New book by Ruth Prins 'Mayors put to the test'
Book on Dutch mayors governing local order and public safety.
Dutch mayors have been responsible for ensuring local safety and order since the introduction of the first Local Government Act in 1851. However, the societal, administrative and political environment in which the Dutch mayors address local order and safety has changed drastically. One of the biggest changes is the fact that over the last decades both citizens and politicians have become increasingly worried about a wide variety of public safety problems. As a result, the mayor’s traditional responsibility for local order and safety now extends to a much wider variety of local safety problems including rioting, football games, radicalization, soft drugs, domestic violence and organized crime. The main argument of the book is that this ever growing trend of securitizing local issues has fostered an expansion of the mayor’s formal position, as well as new actions and roles in daily public safety governance.
In order to tackle new threats to public order, national government has granted Dutch mayors various powers. Examples of these new powers are temporary home restrictions for perpetrators of domestic violence and the power to temporarily hold specific groups and individuals in custody if they are considered a threat to public order. Not all sections of Dutch society are happy with these developments. Many stakeholders claimed the Dutch mayor´s traditional role of shepherd would be overshadowed by his or her new role of local sheriff implementing these new and far reaching powers.

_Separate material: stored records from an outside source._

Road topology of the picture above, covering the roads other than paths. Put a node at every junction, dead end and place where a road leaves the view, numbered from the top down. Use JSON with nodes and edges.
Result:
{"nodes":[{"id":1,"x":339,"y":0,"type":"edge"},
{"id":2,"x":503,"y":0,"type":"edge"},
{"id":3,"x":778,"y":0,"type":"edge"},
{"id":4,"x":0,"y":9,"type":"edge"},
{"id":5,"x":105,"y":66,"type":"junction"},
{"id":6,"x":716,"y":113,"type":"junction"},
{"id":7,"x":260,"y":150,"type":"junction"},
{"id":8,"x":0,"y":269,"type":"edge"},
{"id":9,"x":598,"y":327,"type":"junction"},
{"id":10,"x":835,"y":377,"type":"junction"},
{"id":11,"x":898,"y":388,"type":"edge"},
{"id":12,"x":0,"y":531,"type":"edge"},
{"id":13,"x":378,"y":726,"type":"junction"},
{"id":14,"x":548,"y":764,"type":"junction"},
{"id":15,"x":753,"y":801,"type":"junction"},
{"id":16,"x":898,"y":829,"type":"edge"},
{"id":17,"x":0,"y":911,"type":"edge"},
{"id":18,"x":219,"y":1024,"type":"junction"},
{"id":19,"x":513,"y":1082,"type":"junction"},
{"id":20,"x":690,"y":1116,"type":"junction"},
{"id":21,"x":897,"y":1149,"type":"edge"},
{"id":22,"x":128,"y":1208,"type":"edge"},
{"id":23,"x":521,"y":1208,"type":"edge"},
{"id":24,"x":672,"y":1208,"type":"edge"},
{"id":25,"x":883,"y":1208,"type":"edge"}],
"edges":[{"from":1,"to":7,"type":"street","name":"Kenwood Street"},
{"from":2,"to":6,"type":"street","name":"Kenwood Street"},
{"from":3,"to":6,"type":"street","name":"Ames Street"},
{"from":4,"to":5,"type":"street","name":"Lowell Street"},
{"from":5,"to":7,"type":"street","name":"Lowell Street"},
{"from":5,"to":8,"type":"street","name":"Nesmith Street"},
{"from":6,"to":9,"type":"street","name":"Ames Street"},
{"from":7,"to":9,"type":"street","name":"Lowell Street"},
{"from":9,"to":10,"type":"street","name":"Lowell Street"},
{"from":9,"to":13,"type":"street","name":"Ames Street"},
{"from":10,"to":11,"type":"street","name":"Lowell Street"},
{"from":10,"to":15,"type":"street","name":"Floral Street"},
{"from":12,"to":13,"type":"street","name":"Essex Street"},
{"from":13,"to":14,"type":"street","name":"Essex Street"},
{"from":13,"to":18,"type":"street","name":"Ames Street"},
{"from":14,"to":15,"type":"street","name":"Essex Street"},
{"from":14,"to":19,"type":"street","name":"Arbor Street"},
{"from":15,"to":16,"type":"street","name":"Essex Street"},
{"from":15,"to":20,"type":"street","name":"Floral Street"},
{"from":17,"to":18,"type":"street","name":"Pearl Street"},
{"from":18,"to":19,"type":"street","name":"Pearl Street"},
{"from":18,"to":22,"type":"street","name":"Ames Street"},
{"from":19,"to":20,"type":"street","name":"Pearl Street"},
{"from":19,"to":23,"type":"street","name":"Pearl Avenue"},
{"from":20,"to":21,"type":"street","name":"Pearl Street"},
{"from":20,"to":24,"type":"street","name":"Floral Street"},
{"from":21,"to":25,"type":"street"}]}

This book combines national and local studies on the position and role of Dutch mayors in local safety governance between the years 1990 and 2010. Research findings demonstrate that mayors did not become local sheriffs firing with big guns at everything they do not like. Instead, mayors took on a leadership style that is best described as ‘super networker’ deploying a facilitative leadership style which is strongly focused on bringing it all together in terms of actors, resources and goals. Mayors manifested themselves as powerful and dependent players while tackling new public safety issues: powerful given their formal and exclusive powers; dependent because, in practice, these powers are counterbalanced by new dependencies between mayors and their many public and private partners united in local governance networks (social workers, police, private security companies, housing corporations).
The book concludes with a translation of research findings into multiple implications for the practice of local governance in general and for mayors in particular. These range from selecting a suitable leadership style to ways of framing contemporary public safety issues and making use of national powers in local societies.